De hecho, “cuando preguntamos en los talleres a los padres acerca de cómo quieren que sean sus hijos cuando se conviertan en personas adultas, ninguno nos ha mencionado la obediencia. En cambio, quieren hijos autónomos, responsables, con capacidad para denunciar las injusticias… Esta es una de nuestras incongruencias, mientras por un lado queremos que los niños sean dóciles y obedientes, también pretendemos que se conviertan en adultos independientes y críticos a los que nadie pueda manejar. Pretendemos que ese niño que nos ha demostrado obediencia ciega un día se levante habiendo desarrollado por arte de magia esa autonomía y espíritu crítico”.
El problema de poner la obediencia en el centro de la educación de nuestros hijos, según dice Soler, es que llegará un día que pasen de obedecernos a nosotros a obedecer a otras personas. jefes, parejas, amigos…
Alternativas a la obediencia
Soler dice en su libro que las madres y padres que acuden a sus talleres, a los que también les cuenta los resultados de este experimento, le suelen preguntar: ¿entonces no podemos dar ninguna orden nunca a nuestros hijos? ¿No podemos pedirles que hagan nada?

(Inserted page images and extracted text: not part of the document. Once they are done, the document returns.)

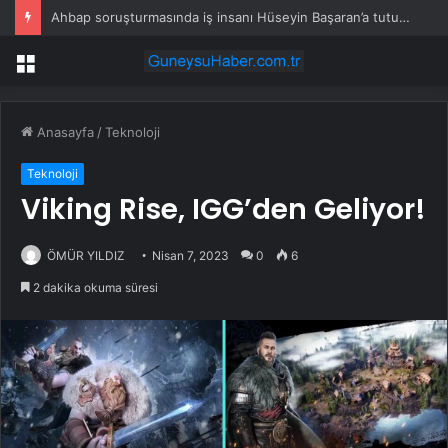
Ahbap soruşturmasında iş insanı Hüseyin Başaran’a tutuklama talebi
Menü
Anasayfa
/
Teknoloji
Teknoloji
Viking Rise, IGG’den Geliyor!
ÖMÜR YILDIZ
Nisan 7, 2023
0
6
2 dakika okuma süresi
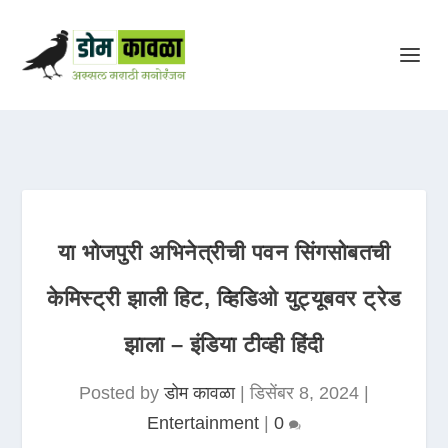
या भोजपुरी अभिनेत्रीची पवन सिंगसोबतची
केमिस्ट्री झाली हिट, व्हिडिओ युट्यूबवर ट्रेड
झाला – इंडिया टीव्ही हिंदी
Posted by
डोम कावळा
|
डिसेंबर 8, 2024
|
Entertainment
|
0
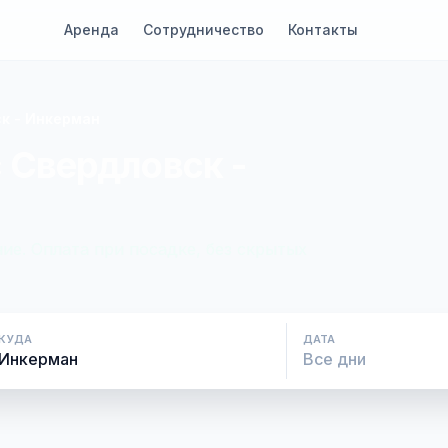
Аренда
Сотрудничество
Контакты
к - Инкерман
 Свердловск -
ие. Оплата при посадке, без скрытых
КУДА
ДАТА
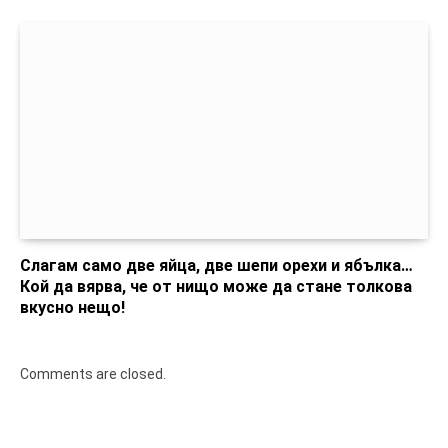
Слагам само две яйца, две шепи орехи и ябълка…
Кой да вярва, че от нищо може да стане толкова
вкусно нещо!
Comments are closed.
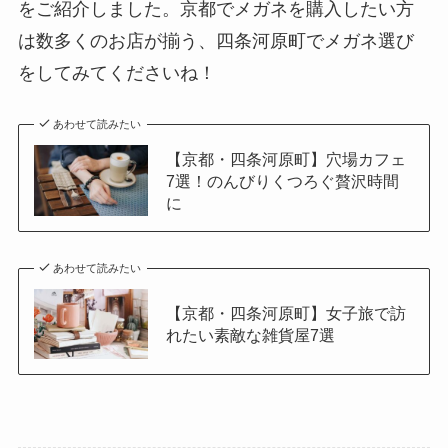
をご紹介しました。京都でメガネを購入したい方
は数多くのお店が揃う、四条河原町でメガネ選び
をしてみてくださいね！
あわせて読みたい
【京都・四条河原町】穴場カフェ
7選！のんびりくつろぐ贅沢時間
に
あわせて読みたい
【京都・四条河原町】女子旅で訪
れたい素敵な雑貨屋7選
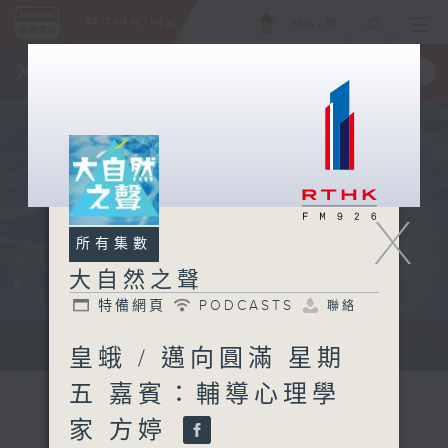
ENG
/
簡
×
全新 RTHK On The Go
取得
一手掌握 RTHK 電台、電視節目
X
所有集數
大自然之聲
特備網頁
PODCASTS
聯絡
...
皇蛾 / 邁向圓滿 星期
五 嘉賓：輔導心理學
家 方婷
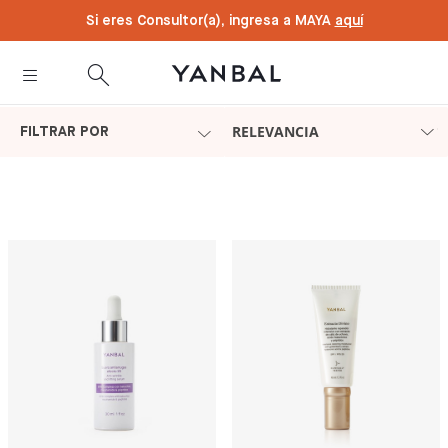
text.skipToContent
text.skipToNavigation
Si eres Consultor(a), ingresa a MAYA
aquí
RELEVANCIA
FILTRAR POR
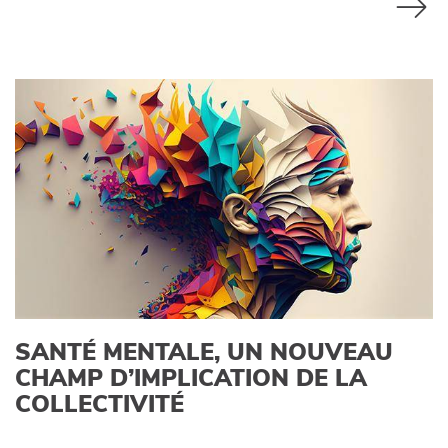
SANTÉ MENTALE, UN NOUVEAU
CHAMP D’IMPLICATION DE LA
COLLECTIVITÉ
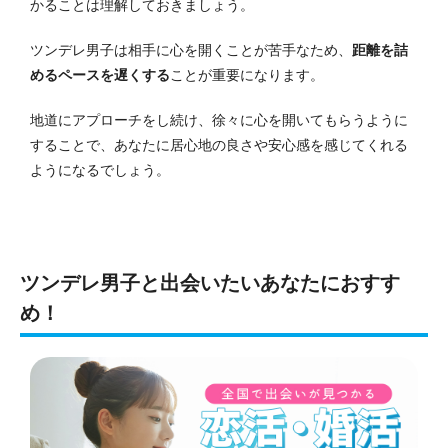
かることは理解しておきましょう。
ツンデレ男子は相手に心を開くことが苦手なため、
距離を詰
めるペースを遅くする
ことが重要になります。
地道にアプローチをし続け、徐々に心を開いてもらうように
することで、あなたに居心地の良さや安心感を感じてくれる
ようになるでしょう。
ツンデレ男子と出会いたいあなたにおすす
め！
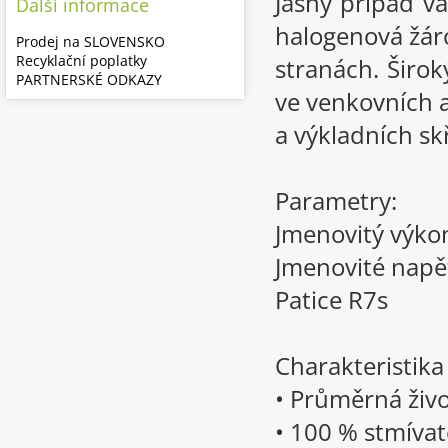
Jasný případ v
Další informace
halogenová žáro
Prodej na SLOVENSKO
Recyklační poplatky
stranách. Širok
PARTNERSKÉ ODKAZY
ve venkovních a
a výkladních sk
Parametry:
Jmenovitý výko
Jmenovité napě
Patice R7s
Charakteristik
• Průměrná živo
• 100 % stmívat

La respuesta de Soler: “Si no mandamos los adultos, la casa serían un caos. Y estamos de acuerdo en que los padres somos los responsables de la educación de nuestros hijos, tenemos que llevar las riendas y no podemos dejarles tomar decisiones para las que obviamente no están preparados, pero para dirigir el funcionamiento de la casa no es necesario hacerlo a golpe de corneta, como si nuestro hogar fuera un cuartel militar”. Lo que Soler propone es que desplacemos el foco de la obediencia hacia la colaboración, el pensamiento crítico y el razonamiento.